■ **DATA EXTRACT**:
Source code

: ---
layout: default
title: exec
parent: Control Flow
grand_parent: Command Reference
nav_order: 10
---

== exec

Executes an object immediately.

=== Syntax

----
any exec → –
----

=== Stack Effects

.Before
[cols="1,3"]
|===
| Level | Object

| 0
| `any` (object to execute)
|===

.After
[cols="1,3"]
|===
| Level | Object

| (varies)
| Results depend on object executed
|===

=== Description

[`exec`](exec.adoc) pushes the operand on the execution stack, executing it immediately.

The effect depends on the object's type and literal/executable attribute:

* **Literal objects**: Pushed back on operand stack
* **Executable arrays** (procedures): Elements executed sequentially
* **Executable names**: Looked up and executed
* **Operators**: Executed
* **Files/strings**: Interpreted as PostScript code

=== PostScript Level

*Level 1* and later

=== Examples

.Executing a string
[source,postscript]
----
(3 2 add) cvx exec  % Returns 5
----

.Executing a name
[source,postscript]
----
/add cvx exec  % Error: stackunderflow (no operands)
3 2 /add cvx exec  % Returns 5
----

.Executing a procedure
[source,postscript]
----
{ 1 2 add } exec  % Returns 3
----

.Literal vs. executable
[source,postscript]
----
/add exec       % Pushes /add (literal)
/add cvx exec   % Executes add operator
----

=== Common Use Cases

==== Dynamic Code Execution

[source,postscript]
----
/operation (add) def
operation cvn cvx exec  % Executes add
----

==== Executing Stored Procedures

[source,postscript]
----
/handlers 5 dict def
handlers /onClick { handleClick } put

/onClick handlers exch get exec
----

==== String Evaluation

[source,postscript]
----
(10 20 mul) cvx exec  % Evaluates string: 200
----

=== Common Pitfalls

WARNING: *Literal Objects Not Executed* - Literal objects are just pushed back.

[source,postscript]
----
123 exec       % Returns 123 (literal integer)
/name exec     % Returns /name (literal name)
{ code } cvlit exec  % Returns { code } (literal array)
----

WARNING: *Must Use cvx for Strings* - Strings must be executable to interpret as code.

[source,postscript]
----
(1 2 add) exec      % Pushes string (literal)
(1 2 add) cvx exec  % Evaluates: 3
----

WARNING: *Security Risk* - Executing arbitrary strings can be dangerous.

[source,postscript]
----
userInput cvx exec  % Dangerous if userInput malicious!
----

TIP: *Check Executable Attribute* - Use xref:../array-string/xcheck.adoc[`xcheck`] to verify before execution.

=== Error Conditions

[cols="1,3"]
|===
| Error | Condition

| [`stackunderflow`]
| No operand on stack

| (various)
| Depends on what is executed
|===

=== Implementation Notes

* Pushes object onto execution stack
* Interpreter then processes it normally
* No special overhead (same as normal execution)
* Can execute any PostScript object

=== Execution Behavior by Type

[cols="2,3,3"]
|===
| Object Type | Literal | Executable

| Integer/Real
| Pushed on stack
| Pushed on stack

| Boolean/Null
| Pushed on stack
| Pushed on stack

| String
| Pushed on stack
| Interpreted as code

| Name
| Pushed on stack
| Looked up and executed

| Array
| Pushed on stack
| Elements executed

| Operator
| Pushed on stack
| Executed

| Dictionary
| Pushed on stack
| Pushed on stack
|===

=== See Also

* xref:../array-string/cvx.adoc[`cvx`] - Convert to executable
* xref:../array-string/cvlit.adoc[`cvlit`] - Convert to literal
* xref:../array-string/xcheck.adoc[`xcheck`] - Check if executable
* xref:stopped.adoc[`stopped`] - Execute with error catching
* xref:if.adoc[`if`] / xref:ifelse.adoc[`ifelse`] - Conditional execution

--

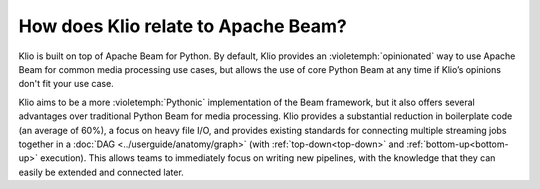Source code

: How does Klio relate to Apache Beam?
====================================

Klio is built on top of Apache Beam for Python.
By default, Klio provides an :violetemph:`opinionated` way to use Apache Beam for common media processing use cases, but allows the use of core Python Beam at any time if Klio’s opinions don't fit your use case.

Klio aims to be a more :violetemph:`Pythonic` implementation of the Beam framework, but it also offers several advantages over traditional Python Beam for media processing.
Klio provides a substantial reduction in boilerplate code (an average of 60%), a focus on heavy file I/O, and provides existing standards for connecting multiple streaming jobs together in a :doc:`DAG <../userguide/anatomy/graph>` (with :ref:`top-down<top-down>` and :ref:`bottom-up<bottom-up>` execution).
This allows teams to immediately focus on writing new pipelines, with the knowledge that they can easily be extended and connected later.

■ **ACTIVITY**:
Say only the number of lines above holding "Python".

■ **EXERCISE SOLUTION**:
3